Tech tycoon Mike Lynch's superyacht the Bayesian was raised and taken to Termini Imerese, where Italian prosecutors investigating the sinking are based. Photo / Getty Images
Tech tycoon Mike Lynch's superyacht the Bayesian was raised and taken to Termini Imerese, where Italian prosecutors investigating the sinking are based. Photo / Getty Images
The storm that struck the Bayesian superyacht off the coast of Sicily was not severe enough to have sunk it, Italian investigators believe.
Their preliminary conclusions suggest errors made by the crew contributed to the British-flagged yacht capsizing and sinking in August 2024 with the loss of seven lives.
Thevictims included British tech tycoon Mike Lynch and his daughter Hannah, 18.
The investigators believe the storm that hit the vessel on the night of August 19 2024, amounted to “little more than a squall, a sudden increase in wind speed that precedes thunderstorms and downpours”, according to Italian newspaper La Repubblica.
“It was not only the fault of the storm,” concluded the team of experts, appointed by Italian prosecutors to scrutinise how the tragedy happened.
Hannah Lynch, 18, died in the Bayesian sinking off the coast of Sicily. Photo / Supplied
The sinking was not caused by “extreme weather conditions, impossible to predict and handle”.
The Dutch-flagged yacht, Sir Robert Baden Powell, weathered the storm and came to the rescue of the Bayesian’s survivors.
The controversial findings, which point to culpability by the crew, are sharply at odds with a preliminary report released a year ago by the UK’s Marine Accident Investigation Branch (MAIB).
It argued the superyacht sank because of a freak storm of almost tornado intensity, combined with the vessel’s design flaws, including its 237ft-high mast, one of the tallest in the world.
The British investigators said that once gale-force winds had pushed the yacht over to a certain angle, there was no hope for it.
“The investigation has established that … once Bayesian heeled over to an angle greater than 70.6 degrees, there was no chance of a return to an even keel,” the MAIB said in its report.
The Bayesian superyacht sank off the coast of Sicily.
The MAIB report said the skipper and crew of the yacht could not have known of its design vulnerabilities. It described how the boat was struck by a meteorological phenomenon known as a downburst – a powerful downward column of wind and rain.
At the time, the sinking baffled maritime experts. They believed the 56m Bayesian, constructed by Italian yacht builder Perini and touted as “unsinkable”, should have been able to withstand the storm and should not have sunk as rapidly as it did.
A study by the UK’s Met Office of the weather conditions on the night of the tragedy “indicated the probable transient presence of hurricane-force winds well in excess of 64 knots at the time of the accident.
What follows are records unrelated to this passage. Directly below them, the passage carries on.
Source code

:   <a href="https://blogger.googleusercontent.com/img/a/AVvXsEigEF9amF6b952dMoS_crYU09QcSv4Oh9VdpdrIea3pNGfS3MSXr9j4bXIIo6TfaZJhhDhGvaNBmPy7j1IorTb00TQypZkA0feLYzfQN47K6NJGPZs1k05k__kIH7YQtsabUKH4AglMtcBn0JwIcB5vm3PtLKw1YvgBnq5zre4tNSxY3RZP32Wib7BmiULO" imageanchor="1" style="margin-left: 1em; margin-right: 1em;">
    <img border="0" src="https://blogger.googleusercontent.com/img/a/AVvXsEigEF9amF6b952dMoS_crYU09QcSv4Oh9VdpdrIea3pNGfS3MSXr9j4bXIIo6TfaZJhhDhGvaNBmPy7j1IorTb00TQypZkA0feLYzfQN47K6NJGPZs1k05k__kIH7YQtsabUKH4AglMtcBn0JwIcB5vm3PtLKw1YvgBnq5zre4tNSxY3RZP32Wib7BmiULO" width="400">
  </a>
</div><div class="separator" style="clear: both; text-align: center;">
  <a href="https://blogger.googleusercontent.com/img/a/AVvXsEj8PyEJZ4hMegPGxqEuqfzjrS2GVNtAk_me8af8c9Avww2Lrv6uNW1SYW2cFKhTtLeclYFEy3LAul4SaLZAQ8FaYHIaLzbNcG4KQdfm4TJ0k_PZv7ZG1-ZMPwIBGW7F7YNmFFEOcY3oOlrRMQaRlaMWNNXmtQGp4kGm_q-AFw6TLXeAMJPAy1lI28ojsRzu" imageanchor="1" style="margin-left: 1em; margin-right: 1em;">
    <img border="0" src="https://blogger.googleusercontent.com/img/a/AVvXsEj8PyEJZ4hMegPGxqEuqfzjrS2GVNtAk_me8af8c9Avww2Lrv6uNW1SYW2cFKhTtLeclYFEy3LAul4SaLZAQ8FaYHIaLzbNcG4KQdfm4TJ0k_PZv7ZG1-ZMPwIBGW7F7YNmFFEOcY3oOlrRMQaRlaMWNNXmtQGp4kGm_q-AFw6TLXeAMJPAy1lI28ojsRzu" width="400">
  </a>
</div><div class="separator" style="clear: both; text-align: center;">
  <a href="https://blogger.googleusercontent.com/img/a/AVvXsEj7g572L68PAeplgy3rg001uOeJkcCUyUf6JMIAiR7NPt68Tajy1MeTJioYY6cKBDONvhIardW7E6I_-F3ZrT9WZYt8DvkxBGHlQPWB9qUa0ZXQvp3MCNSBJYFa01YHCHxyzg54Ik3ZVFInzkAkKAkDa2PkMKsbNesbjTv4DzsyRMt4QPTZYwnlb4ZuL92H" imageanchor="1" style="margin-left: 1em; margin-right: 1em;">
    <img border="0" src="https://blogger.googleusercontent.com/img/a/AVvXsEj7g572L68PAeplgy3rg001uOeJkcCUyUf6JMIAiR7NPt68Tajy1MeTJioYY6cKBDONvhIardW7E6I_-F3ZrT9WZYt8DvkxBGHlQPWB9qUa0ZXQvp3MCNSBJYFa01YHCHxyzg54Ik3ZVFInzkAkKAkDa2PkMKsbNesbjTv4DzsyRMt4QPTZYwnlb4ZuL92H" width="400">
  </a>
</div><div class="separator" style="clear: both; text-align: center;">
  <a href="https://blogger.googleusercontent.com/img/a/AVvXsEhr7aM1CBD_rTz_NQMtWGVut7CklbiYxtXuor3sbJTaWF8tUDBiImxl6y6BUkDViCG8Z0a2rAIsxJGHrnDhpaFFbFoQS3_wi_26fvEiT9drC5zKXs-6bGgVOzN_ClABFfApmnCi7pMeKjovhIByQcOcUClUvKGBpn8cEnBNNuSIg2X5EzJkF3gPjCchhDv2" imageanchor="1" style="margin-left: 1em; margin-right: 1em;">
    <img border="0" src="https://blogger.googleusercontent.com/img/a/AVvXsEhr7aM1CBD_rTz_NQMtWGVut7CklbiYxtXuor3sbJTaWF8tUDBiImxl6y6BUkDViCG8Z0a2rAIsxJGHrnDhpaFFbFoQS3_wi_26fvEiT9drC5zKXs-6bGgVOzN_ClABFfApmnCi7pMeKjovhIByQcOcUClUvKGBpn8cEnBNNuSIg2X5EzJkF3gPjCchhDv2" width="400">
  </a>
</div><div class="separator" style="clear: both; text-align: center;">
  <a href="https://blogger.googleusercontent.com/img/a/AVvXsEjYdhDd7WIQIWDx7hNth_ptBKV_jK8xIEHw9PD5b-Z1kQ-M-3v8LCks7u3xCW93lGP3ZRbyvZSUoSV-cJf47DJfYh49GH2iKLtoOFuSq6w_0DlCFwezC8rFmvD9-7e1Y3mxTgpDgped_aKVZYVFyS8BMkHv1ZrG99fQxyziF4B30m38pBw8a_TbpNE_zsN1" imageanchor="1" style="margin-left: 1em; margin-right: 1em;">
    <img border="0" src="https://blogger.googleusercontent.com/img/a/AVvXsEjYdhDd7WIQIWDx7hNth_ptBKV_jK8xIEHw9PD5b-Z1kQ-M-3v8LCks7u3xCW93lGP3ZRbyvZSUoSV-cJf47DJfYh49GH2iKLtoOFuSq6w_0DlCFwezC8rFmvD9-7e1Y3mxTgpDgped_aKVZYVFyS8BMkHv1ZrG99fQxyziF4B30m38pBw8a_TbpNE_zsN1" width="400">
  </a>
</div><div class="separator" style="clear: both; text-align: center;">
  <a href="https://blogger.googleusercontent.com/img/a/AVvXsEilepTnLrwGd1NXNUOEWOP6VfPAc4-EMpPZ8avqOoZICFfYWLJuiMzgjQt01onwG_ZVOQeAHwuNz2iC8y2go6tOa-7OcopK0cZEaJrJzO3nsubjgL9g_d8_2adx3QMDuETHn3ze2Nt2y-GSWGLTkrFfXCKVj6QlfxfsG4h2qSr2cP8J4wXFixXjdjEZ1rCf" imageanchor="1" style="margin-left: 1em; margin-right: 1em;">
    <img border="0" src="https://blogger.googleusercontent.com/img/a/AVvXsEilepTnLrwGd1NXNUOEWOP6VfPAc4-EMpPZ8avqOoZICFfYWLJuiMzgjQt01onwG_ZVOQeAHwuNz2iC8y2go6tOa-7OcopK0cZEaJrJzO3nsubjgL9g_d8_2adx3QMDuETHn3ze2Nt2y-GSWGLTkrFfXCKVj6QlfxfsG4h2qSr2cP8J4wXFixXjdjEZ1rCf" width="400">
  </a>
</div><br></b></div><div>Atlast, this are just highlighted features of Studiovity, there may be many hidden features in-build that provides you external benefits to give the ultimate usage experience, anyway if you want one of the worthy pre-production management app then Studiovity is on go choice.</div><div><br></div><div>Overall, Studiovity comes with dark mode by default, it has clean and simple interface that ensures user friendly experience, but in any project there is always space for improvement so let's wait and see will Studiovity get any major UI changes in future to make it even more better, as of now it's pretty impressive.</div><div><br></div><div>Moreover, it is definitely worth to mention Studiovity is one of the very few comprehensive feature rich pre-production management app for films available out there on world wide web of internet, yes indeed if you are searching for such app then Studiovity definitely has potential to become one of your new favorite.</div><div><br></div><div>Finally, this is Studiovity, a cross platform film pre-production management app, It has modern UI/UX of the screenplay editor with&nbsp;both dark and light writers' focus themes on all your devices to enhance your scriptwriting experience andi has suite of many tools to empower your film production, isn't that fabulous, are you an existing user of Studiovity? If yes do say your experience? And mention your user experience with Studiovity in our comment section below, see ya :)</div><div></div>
These winds were sufficient to knock Bayesian beyond its angle of vanishing stability.”
The alleged weaknesses in the design of the yacht were not included in its stability information booklet, a form of operating manual for a captain, which sets out a vessel’s physical limits, the British investigators said.
They added: “Consequently, these vulnerabilities were also unknown to either the owner or the crew of Bayesian.”
The boat’s captain, New Zealander James Cutfield, and two British members of the crew – Tim Parker Eaton and Matthew Griffiths – are under investigation in Italy for manslaughter and causing a shipwreck.
Under the Italian legal system, this does not imply guilt and does not necessarily mean charges will be brought.
The crew have maintained they believe freak weather conditions, not their actions, caused the vessel to sink. Despite allegations of negligence, they say all the doors and hatches were closed in preparation for the storm.
Aside from Lynch and his daughter, the other victims were: Recaldo Thomas, the ship’s Antiguan-Canadian chef, Jonathan Bloomer, the chairman of Morgan Stanley International, and his wife Judy Bloomer, Chris Morvillo, a Clifford Chance lawyer, and his wife Neda Morvillo.
Fifteen people, including Lynch’s wife, Angela Bacares, were rescued.
The wreck of the Bayesian was raised from the seabed, just half a mile from the fishing town of Porticello, last June.
It was transported by a floating platform to the industrial port of Termini Imerese, about 25km along the coast.
The prosecutor in charge of the investigation, Angelo Cavallo, is due to inspect the wreck for himself this month.
Investigators hope to be able to submit their report on August 19 – the second anniversary of the tragedy.
Lynch founded a software company called Autonomy in 1996. Just a few weeks before the yacht’s sinking, he had been cleared of fraud charges over the £8.6 billion ($20b) sale of the firm to Hewlett-Packard (HP) in 2011.
The Bayesian’s cruise around Sicily and other parts of the Mediterranean was intended as a celebration of his acquittal.
Had he been convicted, he could have faced more than 20 years in jail. Lynch’s co-defendant in the fraud trial, Stephen Chamberlain, died after being fatally struck by a car while jogging in Cambridgeshire two days before the Bayesian sank.